Zoe rolled her eyes.
“I know we’re alive now,” she said.
“So we would be dead if we tried for the town?” Joel asked.
Cassy nodded. Her arms folded with a sense of smug superiority.
“Face it,” she said. “Your rash decision trapped us here.”
“I didn’t make you go through the door.”
“No, but were we supposed to go off by ourselves?”
Zoe laughed.
“I wouldn’t have stopped you.” She pointed at Anton. “He went through the door first, but you’re not mad at him are you?”
Cassy stamped her foot.
“But you were in charge!”
She wanted to argue. Say she wasn’t in charge. Shouldn’t be in charge. But the quest ticked away in the corner of her mind. The quest that would kill all four of the people watching her — the people waiting for her response — if she failed.
So she stood.
“Fine, I was in charge, and we came here. Now I’m still in charge, and I say we continue.”
Joel sputtered.
“You can’t just decide that!”
“I can and I did. If you don’t like it, stay here,” she glanced over at Anton and Bella. “You two ready to head on?”
Cassy grew red in the face.
“Why did you ask them and not us?”
Zoe glanced at Cassy and Joel.
“You seem like you want someone to take charge. So, go grab as many weapons as you can find. Bring them to me. You’ve got five minutes, now chop-chop.”
Joel’s mouth opened and closed a few times, but Cassy tugged his hand and led him away. They whispered something that Zoe didn’t catch but started checking the bundles of weapons. It seemed Joel was happy to step in line or had some future rebellion planned. She would wait and see, and so she ignored the glares sent her way.
For now.
“You sure told them,” Bella grinned. “But what’s the rush?”
Zoe forced down the need to share her private quest with the others. She kept secrets before, so she could keep this one. For all she knew, they received quests similar to hers. The secrets could be another test from the System.
“I want to get through this dungeon. Maybe see what that Fools Rush In Title means. Did you two get it?”
They nodded.
“More than that,” Zoe tested what she was about to say in her mind, it should be fine. “I want to level up again. I want to feel that power. It feels… invigorating. Addicting. And I think we’ll need to be a lot stronger. If my suspicions are correct, there should be rewards inside. Monsters to kill as well. And… I get the impression this place is just watching us. Waiting to strike.”
Bella frowned.
“Like it’s alive?”
Anton grinned.
“I was wondering when you two would notice.”
“You know, you can share things you see with the rest of us.”
“I know.”
Zoe gritted her teeth.
“Want to share your Insight with the rest of the class?”

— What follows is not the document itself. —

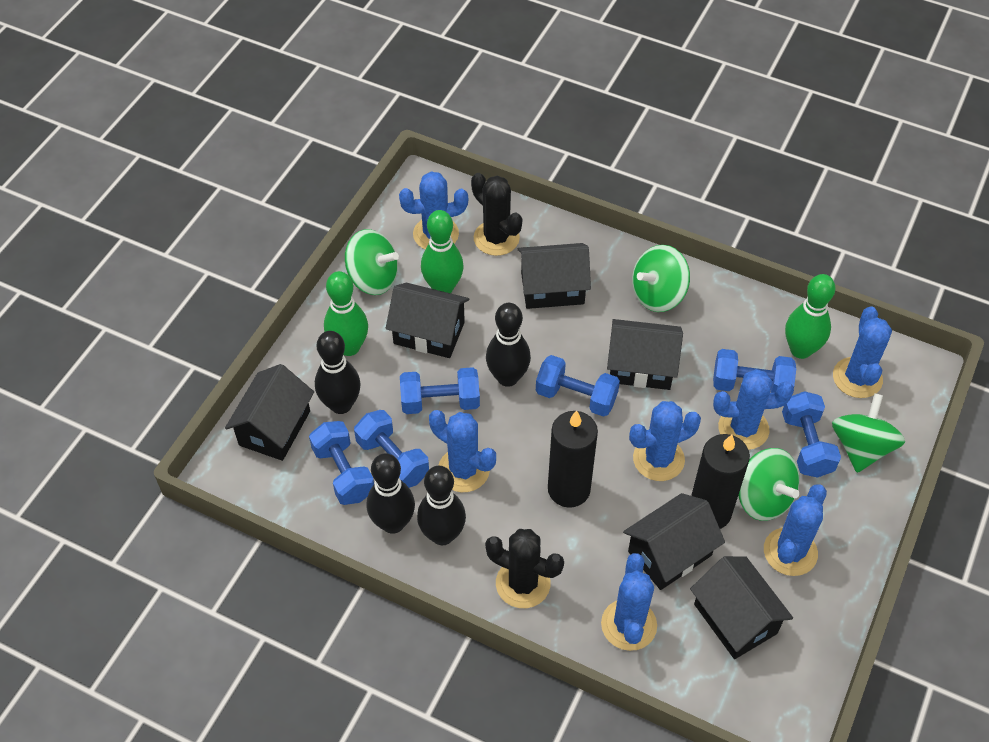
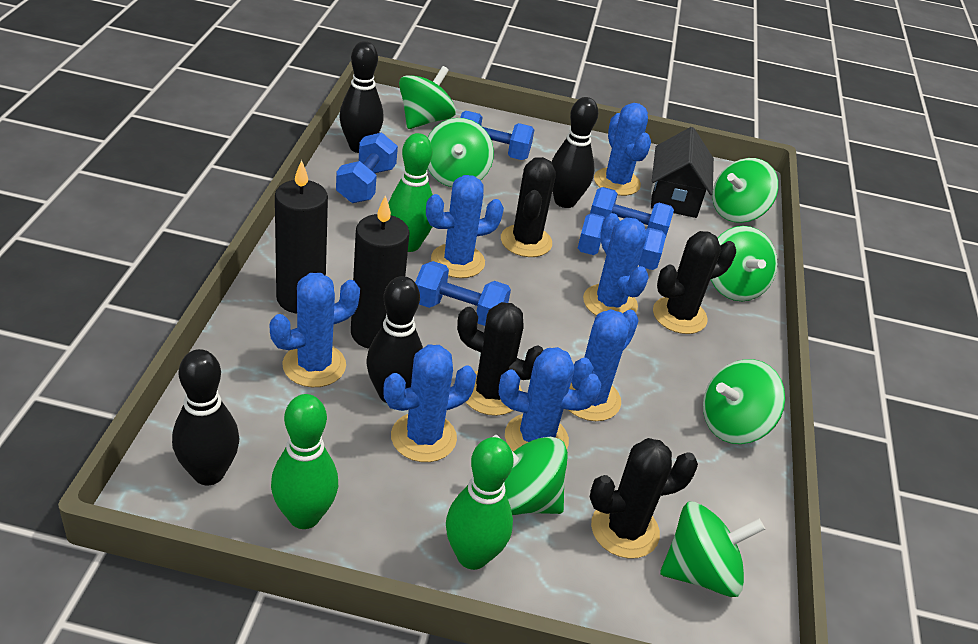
black cactus: [471,173,522,256] [485,529,564,608] = 2 -> [457,302,543,416] [501,157,556,257] [590,438,698,559] [653,231,736,334] = 4
black house: [225,364,314,461] [386,283,469,358] [518,243,591,309] [607,319,683,390] [623,493,725,590] [690,556,793,659] = 6 -> [651,127,714,218] = 1
blue dumbbell: [309,421,374,505] [354,410,429,488] [400,367,480,414] [536,355,620,417] [713,349,796,393] [782,391,841,478] = 6 -> [336,132,398,203] [415,261,511,326] [460,111,534,160] [578,213,666,270] [590,187,674,239] = 5
green spinning top: [345,229,399,295] [632,245,690,312] [738,448,800,521] [832,393,905,473] = 4 -> [399,66,456,129] [428,118,494,187] [493,435,568,515] [660,502,765,597] [703,359,785,444] [710,226,777,301] [712,158,778,223] = 7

He looked at her with that strangely intense curiosity.
“Sure thing, boss.”
“Don’t call me boss.”
Bella clapped a hand on her shoulders.
“Too late, boss,” she said with a laugh. “So, boss, what do you want to do about that?”
“What?”
Bella pointed at one of the crucified skeletons. Light flashed from its mirrored bones as it twitched and pulled itself free of the nails driving it into the wooden cross. It fell to the ground, hunched, creaking, and rose.
Baleful green fire burned in its eye sockets. It took a jerking, shaking step. Another. It grabbed a long-handled sickle from the base of the crucifix and marched towards them.

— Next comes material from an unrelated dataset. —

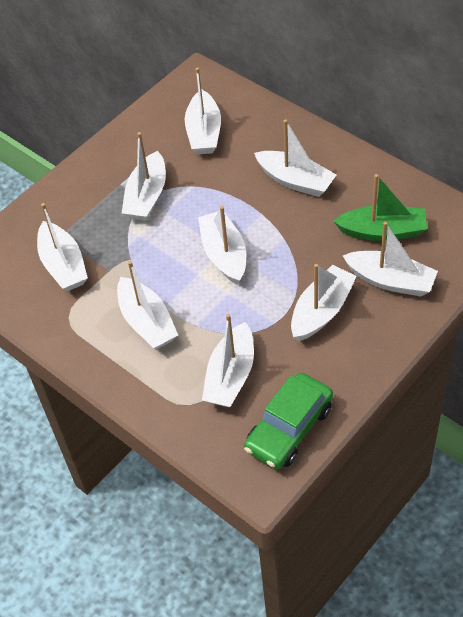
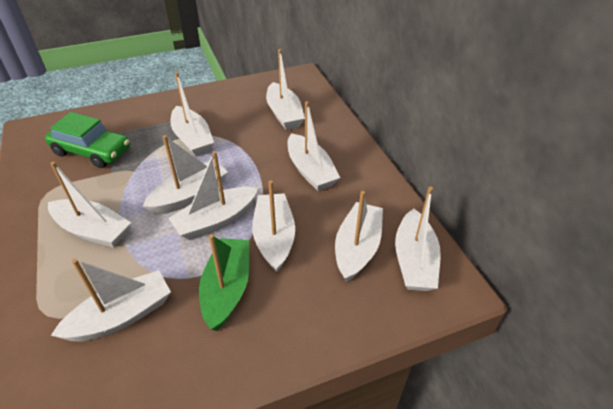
white boat: [37,203,88,291] [117,261,178,350] [122,132,166,221] [185,67,221,154] [198,206,246,285] [202,314,254,407] [254,119,336,197] [291,264,357,341] [343,222,438,297] = 9 -> [48,162,131,248] [51,259,171,341] [142,135,228,215] [168,151,258,240] [170,72,214,156] [252,180,295,272] [266,49,305,130] [287,101,340,191] [335,191,383,282] [395,187,441,291] = 10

A trickle of sweat ran down Zoe’s back. She stood. Were her hands shaking? No. She breathed, forcing them still.
This was a chance to advance. Her quest wouldn’t complete itself.

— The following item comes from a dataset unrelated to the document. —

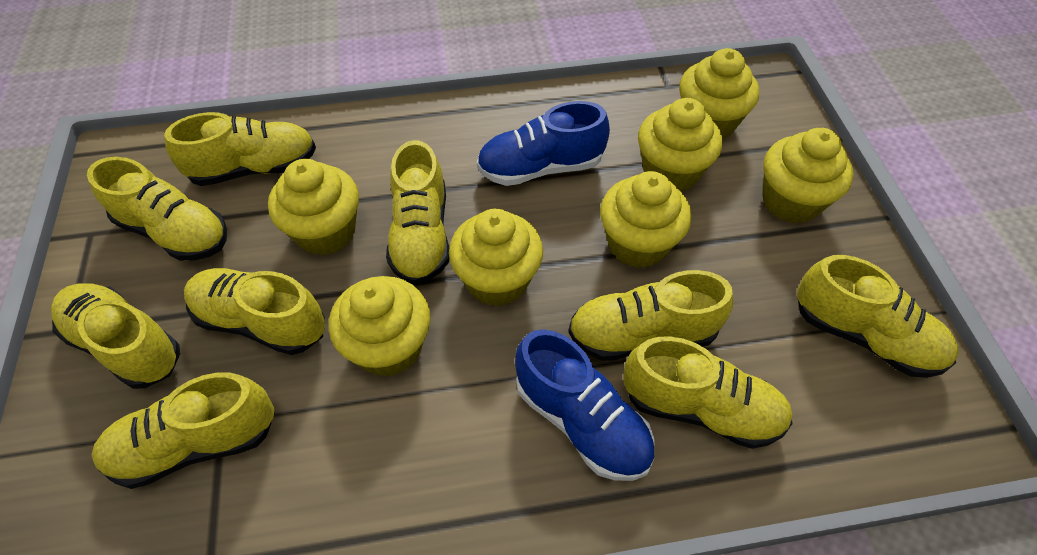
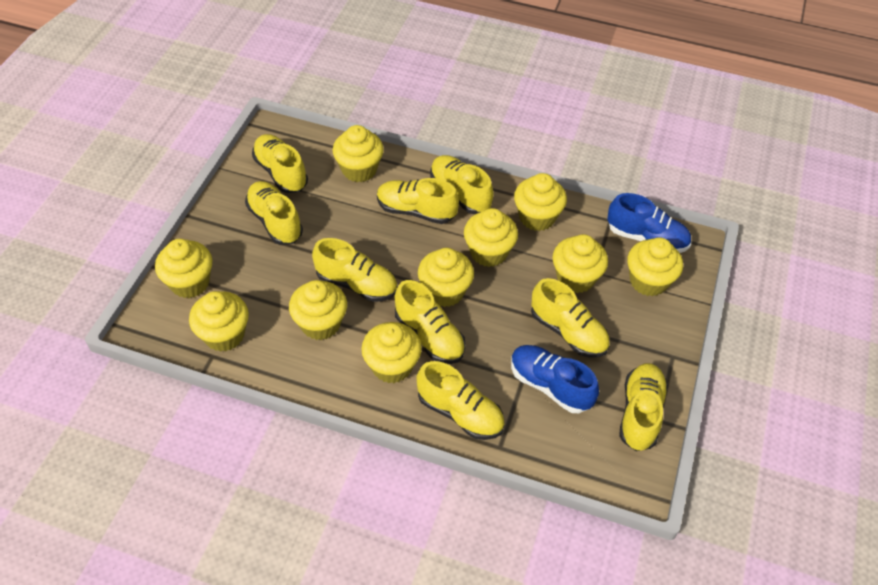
yellow cupcake: [268,159,359,255] [329,276,431,377] [449,209,543,306] [600,171,691,268] [638,98,722,192] [679,48,759,140] [763,128,854,224] = 7 -> [155,239,212,298] [189,291,249,352] [289,280,347,340] [333,125,384,182] [361,322,422,383] [418,248,474,307] [464,208,518,267] [514,173,567,231] [553,234,608,293] [627,237,683,296] = 10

More skeletons shifted on their crosses.
Was it all of them?
Out in the second ring of crucified skeletons, Cassy crouched and picked through a pile of scrap. Above her, the skeleton dragged its wrist free from the heavy nail. It raised its hand high. Boney claws flashed with mirrored sun.
Zoe sprinted toward her.
“Cassy move!”
Cassy glared at her.
“I’m going as fast as I —”
The skeleton’s claws struck her in the neck. Dug into flesh. She tumbled to the ground as blood squirted from the wound.